*** Opening of DATA EXTRACT ***
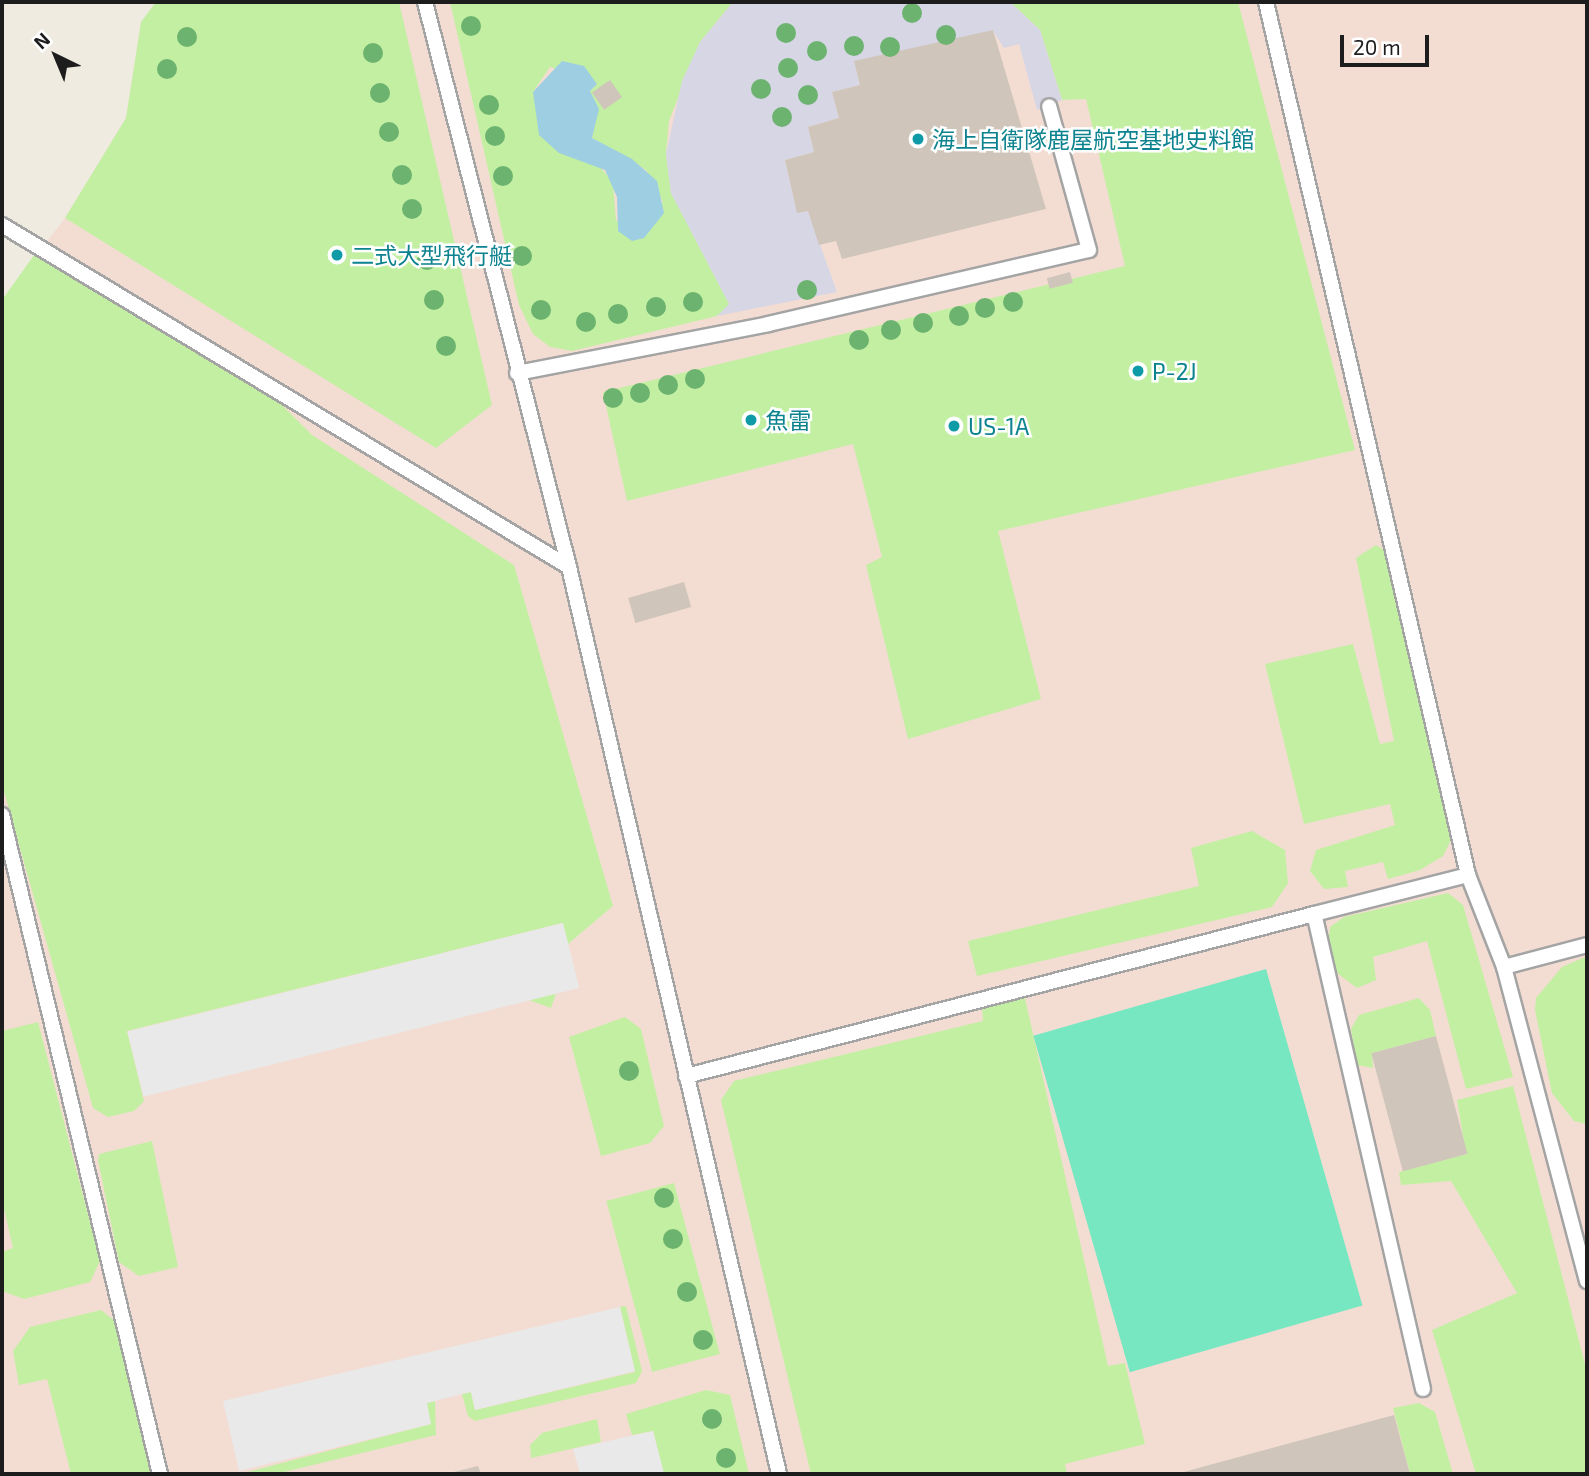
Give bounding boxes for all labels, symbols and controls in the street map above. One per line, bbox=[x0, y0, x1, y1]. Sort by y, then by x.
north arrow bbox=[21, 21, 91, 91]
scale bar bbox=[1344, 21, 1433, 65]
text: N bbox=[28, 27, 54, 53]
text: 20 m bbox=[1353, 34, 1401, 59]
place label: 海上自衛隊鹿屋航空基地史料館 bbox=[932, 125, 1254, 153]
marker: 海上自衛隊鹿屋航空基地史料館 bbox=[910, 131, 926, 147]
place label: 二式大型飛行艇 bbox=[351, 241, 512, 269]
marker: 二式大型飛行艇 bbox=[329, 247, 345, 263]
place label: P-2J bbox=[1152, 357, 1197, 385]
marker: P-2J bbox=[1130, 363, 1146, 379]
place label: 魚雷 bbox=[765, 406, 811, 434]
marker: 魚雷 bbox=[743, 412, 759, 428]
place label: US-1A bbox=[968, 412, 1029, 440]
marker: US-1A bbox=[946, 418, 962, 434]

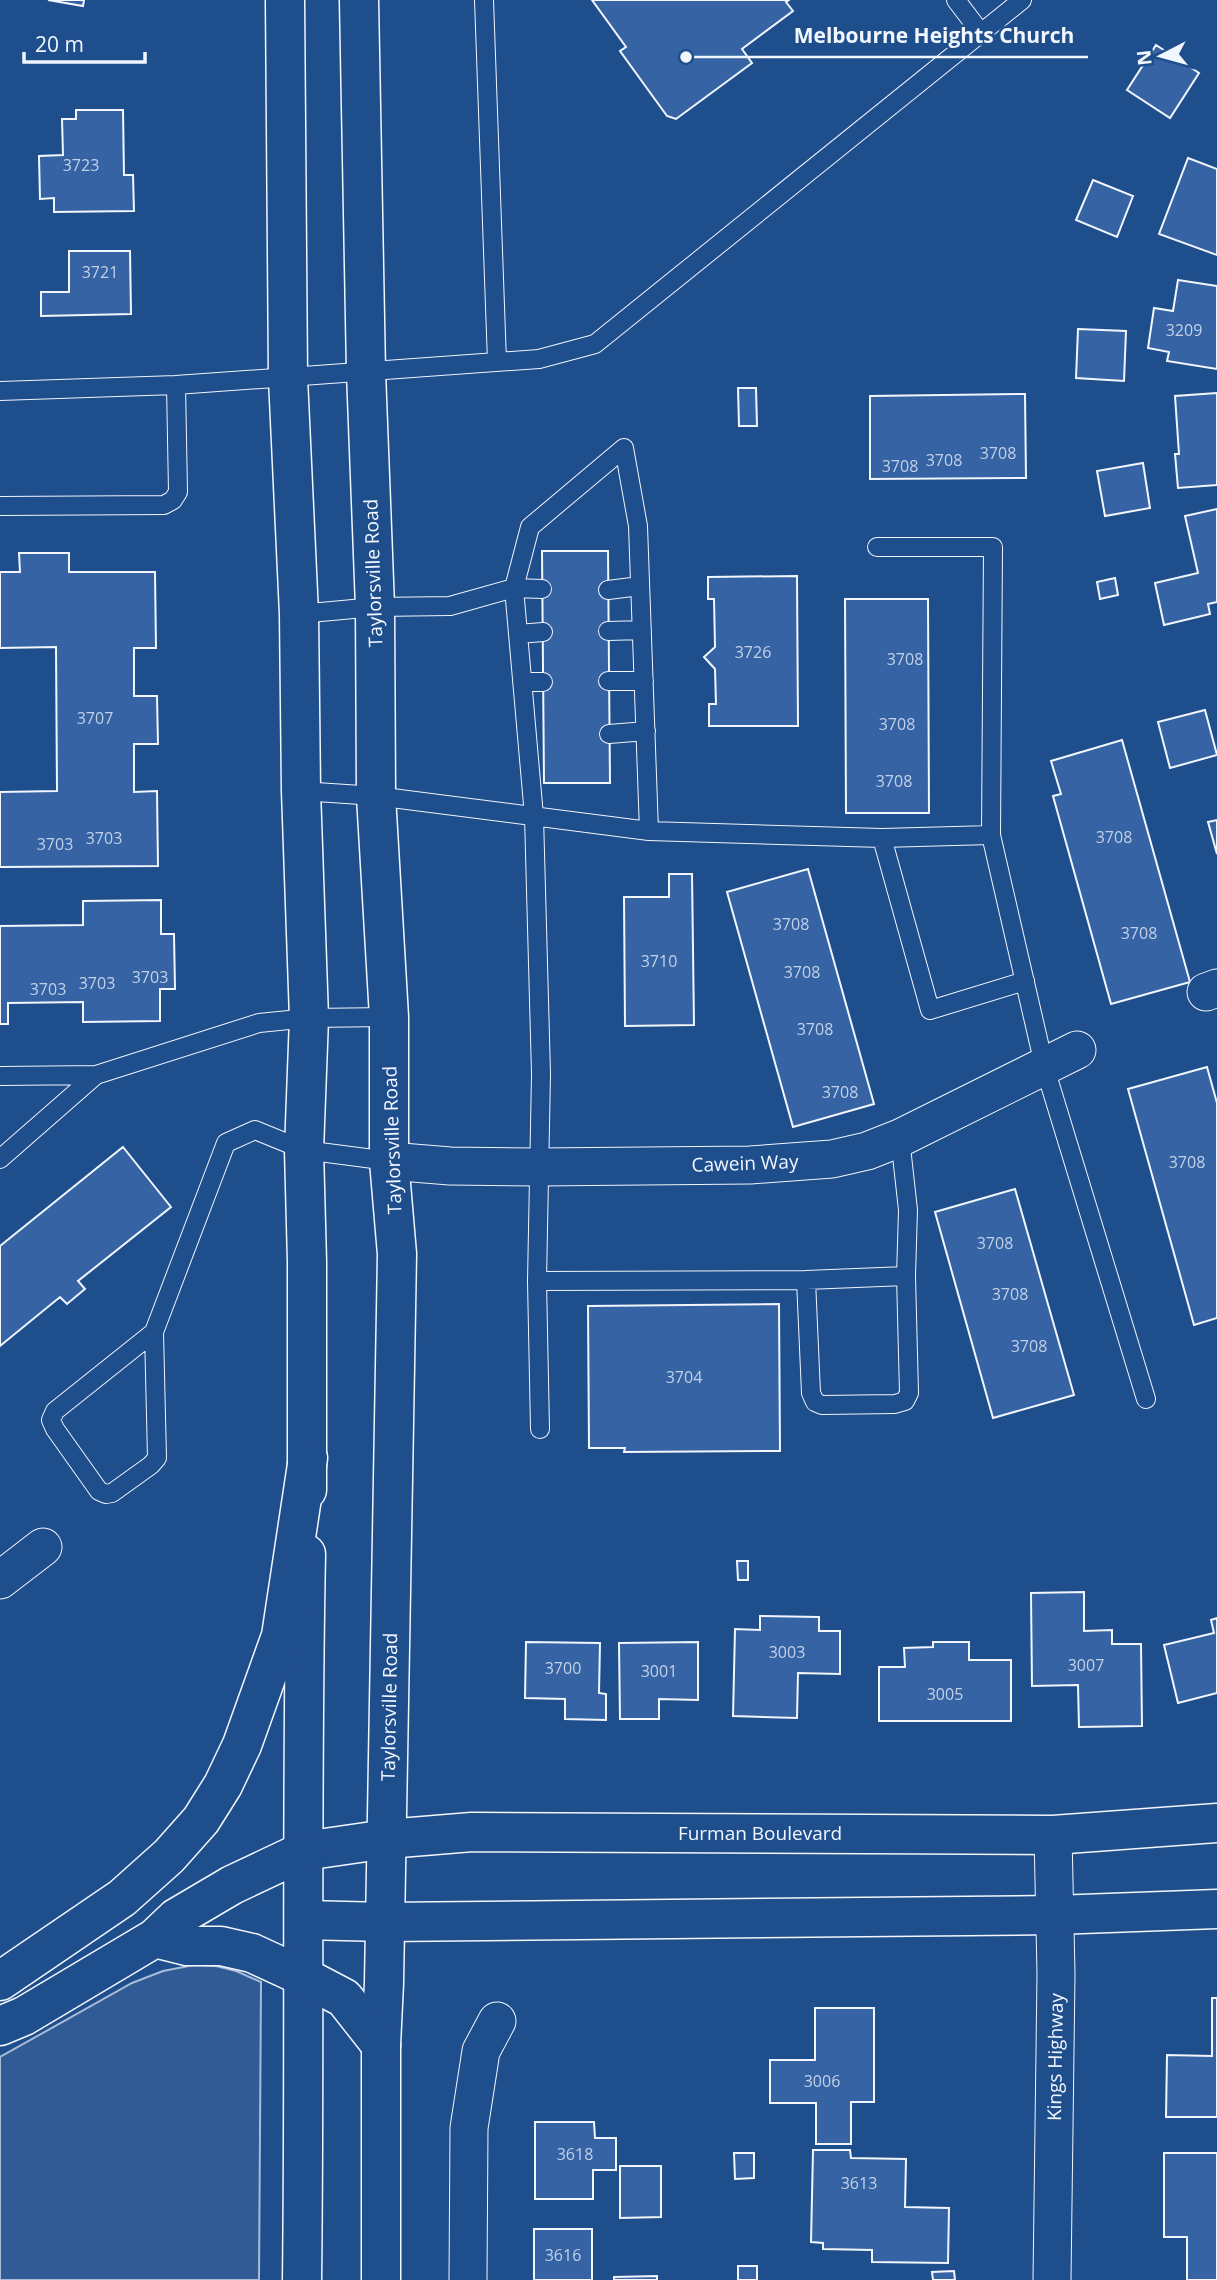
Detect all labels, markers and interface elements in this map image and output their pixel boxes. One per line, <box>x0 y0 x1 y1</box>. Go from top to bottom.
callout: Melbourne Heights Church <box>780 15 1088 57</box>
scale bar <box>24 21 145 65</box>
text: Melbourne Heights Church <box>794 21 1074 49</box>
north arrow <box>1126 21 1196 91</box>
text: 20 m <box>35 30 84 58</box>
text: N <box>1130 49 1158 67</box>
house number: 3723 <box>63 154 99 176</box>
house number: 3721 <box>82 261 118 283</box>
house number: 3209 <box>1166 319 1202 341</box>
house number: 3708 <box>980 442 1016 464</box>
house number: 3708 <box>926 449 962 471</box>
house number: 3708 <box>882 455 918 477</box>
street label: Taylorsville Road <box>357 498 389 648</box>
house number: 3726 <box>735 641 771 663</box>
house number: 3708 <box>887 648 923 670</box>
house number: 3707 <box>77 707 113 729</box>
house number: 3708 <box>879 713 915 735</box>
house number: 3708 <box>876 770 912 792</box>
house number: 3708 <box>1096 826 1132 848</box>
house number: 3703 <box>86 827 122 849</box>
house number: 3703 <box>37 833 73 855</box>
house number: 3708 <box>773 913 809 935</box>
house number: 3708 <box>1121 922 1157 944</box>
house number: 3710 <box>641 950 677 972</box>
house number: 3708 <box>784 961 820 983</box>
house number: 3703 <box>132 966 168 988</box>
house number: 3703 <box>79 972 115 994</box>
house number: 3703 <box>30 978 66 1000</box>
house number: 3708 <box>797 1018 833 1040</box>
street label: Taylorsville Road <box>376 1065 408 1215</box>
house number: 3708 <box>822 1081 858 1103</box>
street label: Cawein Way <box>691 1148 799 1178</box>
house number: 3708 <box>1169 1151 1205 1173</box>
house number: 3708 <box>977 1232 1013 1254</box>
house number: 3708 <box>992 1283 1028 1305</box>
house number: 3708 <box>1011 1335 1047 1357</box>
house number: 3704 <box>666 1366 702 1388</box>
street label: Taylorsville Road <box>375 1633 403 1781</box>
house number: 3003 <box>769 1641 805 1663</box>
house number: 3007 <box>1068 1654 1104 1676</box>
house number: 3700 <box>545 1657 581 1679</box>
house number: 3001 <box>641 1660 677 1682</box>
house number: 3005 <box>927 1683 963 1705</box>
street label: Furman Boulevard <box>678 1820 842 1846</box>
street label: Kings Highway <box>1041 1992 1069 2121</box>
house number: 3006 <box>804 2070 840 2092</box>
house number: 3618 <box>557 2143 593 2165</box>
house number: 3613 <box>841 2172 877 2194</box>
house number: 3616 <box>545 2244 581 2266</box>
*** Close of DATA EXTRACT ***
> **TASK TO CARRY OUT**: Could you copy every line from the records that mentions the word "海上自衛隊鹿屋航空基地史料館"?

> **SOLVED EXERCISE**:
place label: 海上自衛隊鹿屋航空基地史料館 bbox=[932, 125, 1254, 153]
marker: 海上自衛隊鹿屋航空基地史料館 bbox=[910, 131, 926, 147]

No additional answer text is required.